[What the task requires]
Continue the article below on serving customers across many channels in the age of the customer, starting after its last sentence.

“We are in the age of the customer” that is what many across industries are hearing on a daily basis whether in the news, online or in their company or organization meetings.
Some shrug and say what is so different?
“We have always needed customers to buy our products, read our content or we have always needed members to belong to our organization. We are here to provide to our customers/members and reap the revenue and other benefits.”
In many regards, those statements are still very true but….
We are in the age of the customer because customers and members have more choice and control than ever before as a result of technology and digital.
Customers and members have devices, screens and many new ways to interact with competitors and us that simply didn’t exist or weren’t well adopted just a few short years ago.
ASIDE: A customer can research your products online, compare them to others, talk to their friends and family, go into a physical store, talk to your staff, decide to purchase that product then go home and contact customer service.
All of those new ways to interact can be described as multi-channel where a “channel” can represents the telephone call center, the online support center, the website, the mobile site or app, the physical store.
Previously, each of those channels were possibly used by silos of customers and managed by a silo within the company or organization. Today one customer uses all of those different channels to interact with your business or organization.
ASIDE: A recent Harris Interactive study shows that 63 percent of consumers who encounter a bad mobile experience from an organization also believe that organization will not meet their expectations across all channels beyond mobile such as Web and bricks and mortar.
In the age of the customer and in recognition that we live in a multi-channel world, each of those interactions can be an opportunity or a chance for failure. If you have five channels representing each product and if you have say 5 products: that results in 25 different opportunities to satisfy the customer or it results in 25 chances to create a dissatisfied customer. The dissatisfied or satisfied customer is then, via word of mouth, going to share his or her opinion with others.

[Source material]
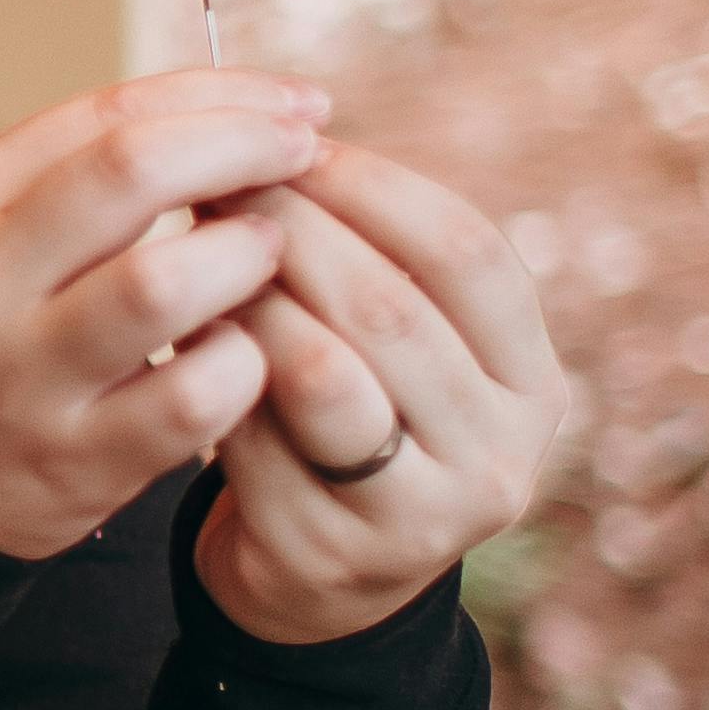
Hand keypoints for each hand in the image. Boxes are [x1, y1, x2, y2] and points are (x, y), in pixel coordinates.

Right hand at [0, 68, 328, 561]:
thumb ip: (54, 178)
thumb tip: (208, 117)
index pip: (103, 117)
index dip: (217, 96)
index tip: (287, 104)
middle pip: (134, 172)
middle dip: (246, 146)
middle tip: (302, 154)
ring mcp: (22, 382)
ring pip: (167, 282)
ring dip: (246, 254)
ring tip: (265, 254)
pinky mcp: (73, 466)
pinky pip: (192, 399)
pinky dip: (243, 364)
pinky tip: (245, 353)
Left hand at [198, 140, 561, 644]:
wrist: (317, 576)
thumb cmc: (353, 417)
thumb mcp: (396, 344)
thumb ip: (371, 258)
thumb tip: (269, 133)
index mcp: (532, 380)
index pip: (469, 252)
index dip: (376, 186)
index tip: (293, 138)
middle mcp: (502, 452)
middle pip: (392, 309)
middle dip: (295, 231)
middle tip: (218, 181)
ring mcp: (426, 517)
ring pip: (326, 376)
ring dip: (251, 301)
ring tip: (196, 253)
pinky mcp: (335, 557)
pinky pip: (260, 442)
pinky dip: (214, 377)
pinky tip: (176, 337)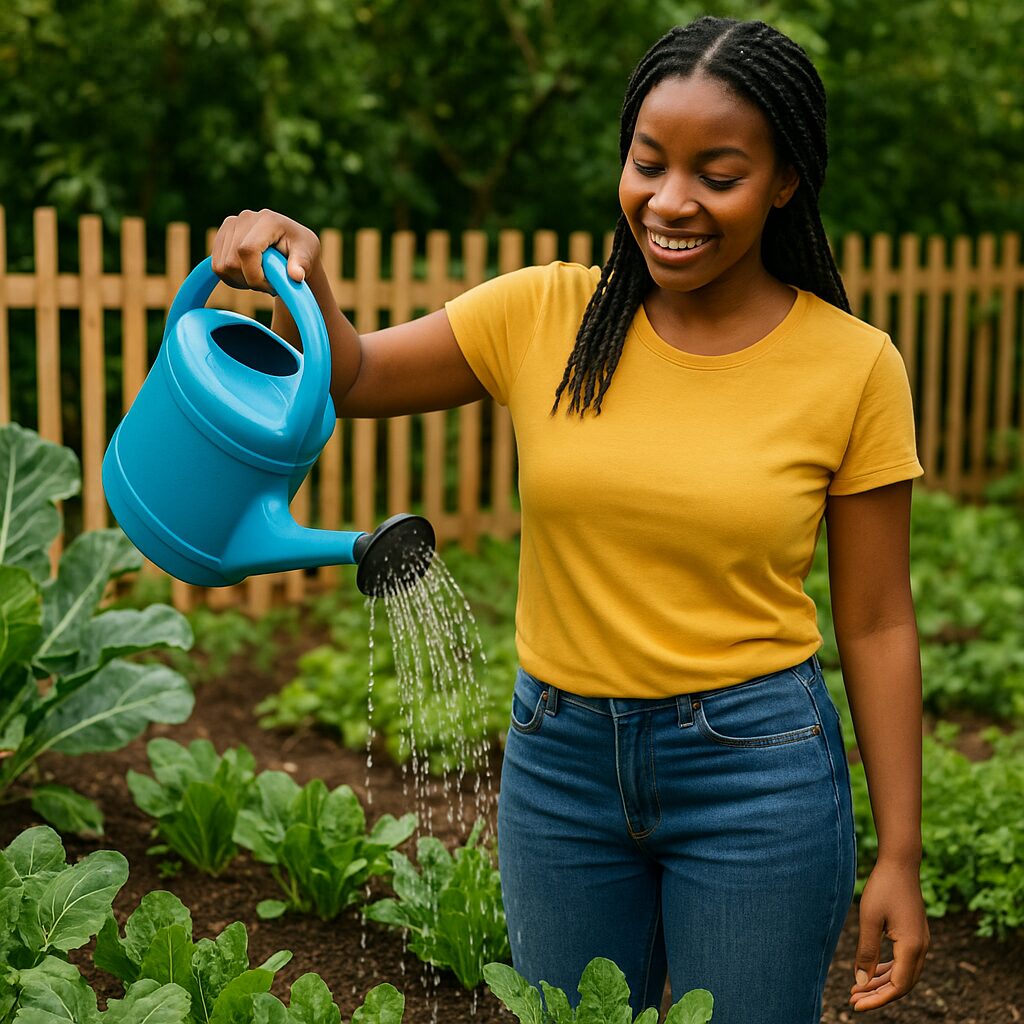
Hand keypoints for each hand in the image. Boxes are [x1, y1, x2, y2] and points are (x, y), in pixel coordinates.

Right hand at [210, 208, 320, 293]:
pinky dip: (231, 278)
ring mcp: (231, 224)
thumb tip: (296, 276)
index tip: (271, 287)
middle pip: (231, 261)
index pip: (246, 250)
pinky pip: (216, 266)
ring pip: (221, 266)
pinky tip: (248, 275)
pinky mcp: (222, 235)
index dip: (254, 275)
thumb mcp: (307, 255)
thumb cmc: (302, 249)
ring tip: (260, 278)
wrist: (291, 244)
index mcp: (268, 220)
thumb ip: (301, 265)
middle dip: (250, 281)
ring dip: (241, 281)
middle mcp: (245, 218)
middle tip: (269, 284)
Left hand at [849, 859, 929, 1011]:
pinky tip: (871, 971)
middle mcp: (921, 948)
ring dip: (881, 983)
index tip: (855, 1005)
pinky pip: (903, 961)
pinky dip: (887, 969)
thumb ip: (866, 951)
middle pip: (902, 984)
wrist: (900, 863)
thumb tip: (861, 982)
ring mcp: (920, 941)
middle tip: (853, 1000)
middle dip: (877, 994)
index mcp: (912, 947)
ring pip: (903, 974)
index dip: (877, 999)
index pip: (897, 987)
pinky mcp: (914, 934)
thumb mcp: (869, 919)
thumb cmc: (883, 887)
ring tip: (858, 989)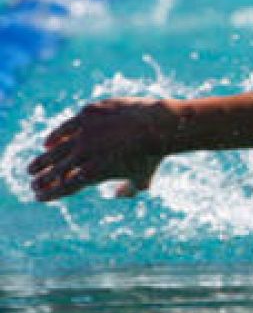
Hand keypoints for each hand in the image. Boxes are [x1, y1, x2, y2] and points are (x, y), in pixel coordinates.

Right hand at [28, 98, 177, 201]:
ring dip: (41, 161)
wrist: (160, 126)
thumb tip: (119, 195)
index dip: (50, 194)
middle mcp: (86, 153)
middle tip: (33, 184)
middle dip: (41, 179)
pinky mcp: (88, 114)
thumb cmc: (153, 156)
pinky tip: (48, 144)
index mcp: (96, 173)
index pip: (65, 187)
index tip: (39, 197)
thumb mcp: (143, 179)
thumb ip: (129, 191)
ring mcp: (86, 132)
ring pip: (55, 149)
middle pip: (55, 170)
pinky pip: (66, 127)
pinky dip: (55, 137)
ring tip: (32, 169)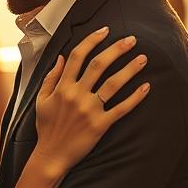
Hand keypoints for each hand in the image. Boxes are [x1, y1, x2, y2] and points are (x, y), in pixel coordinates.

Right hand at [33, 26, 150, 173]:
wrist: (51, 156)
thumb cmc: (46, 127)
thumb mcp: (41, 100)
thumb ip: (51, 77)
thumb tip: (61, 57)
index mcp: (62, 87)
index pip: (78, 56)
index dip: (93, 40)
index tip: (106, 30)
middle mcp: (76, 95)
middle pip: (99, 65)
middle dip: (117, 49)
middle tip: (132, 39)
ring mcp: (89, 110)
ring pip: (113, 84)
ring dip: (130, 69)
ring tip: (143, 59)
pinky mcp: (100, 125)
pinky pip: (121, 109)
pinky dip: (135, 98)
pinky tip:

[Answer box]
Companies and organizations monitor and collect data for each of the channels and share that information forward. Often the results are kept in context of the silo without connectivity to how that silo is or isn’t impacting the overall multi-channel experience.
Measuring a channel in isolation is only telling part of the story. It is like seeing only one side of the coin. You can guess what is on the other side but isn’t it better to know concretely?
Acting or reacting to the single channel performance, without consideration of all of the channels, is only giving you a small amount of information on your customers or members interactions with you.
That single view does not provide you the opportunity to see that one customer/member and their interactions across all channel experiences.
That single view is not showing you what your company or organization’s entire multi-channel experience looks like.
If the experience lacks consistency your customer and members will be confused about who you are, what your brand represents and what they can expect from you.
You are setting yourself up for misinformed decision-making.
ASIDE: I had the privilege to keynote a conference a few weeks ago. My talk focused on the Multi-Channel Customer Journey similar to this post. I asked the 200 attendees who had mapped the customer’s digital journey. One hand was raised. I then asked who had mapped the “Multi-Channel Customer Journey”; no hands went up. What was most shocking to me is that it is 2015. The web, mobile and screens are engrained in society and customers are becoming more and more comfortable interacting across all channels. Mapping the customer journey is critical to understanding.
How can you better prepare your company or organization and ensure those 25 possible interactions with that one customer aren’t chances for failure?
Lets start first with mapping the customer or member journey across all of the channels.
Step One: Take the systems thinking approach of looking outside in, removing your institutional knowledge filters and kick-start the journey mapping process to truly allow you to see what the customer or member sees.
Don’t fall into the trap of believing you know what the customer wants or sees. The image below shows what often happens in organizations. Note how each part of an organization developed what they believed the customer wanted and what the customer actually wanted.
ASIDE: Today’s markets and environments are moving too quickly as a result of digital and technology; companies and organizations may not have the time to recover before their competitors swoop in.
Step Two: The next step can be as simple or complex as you want to make it. I often recommend to clients and others to gather a bunch of post it note pads of different colors.
Decide which colors represent what channel or element of the experience.
Look at the clear wall in your office or conference room or in the hallway and begin.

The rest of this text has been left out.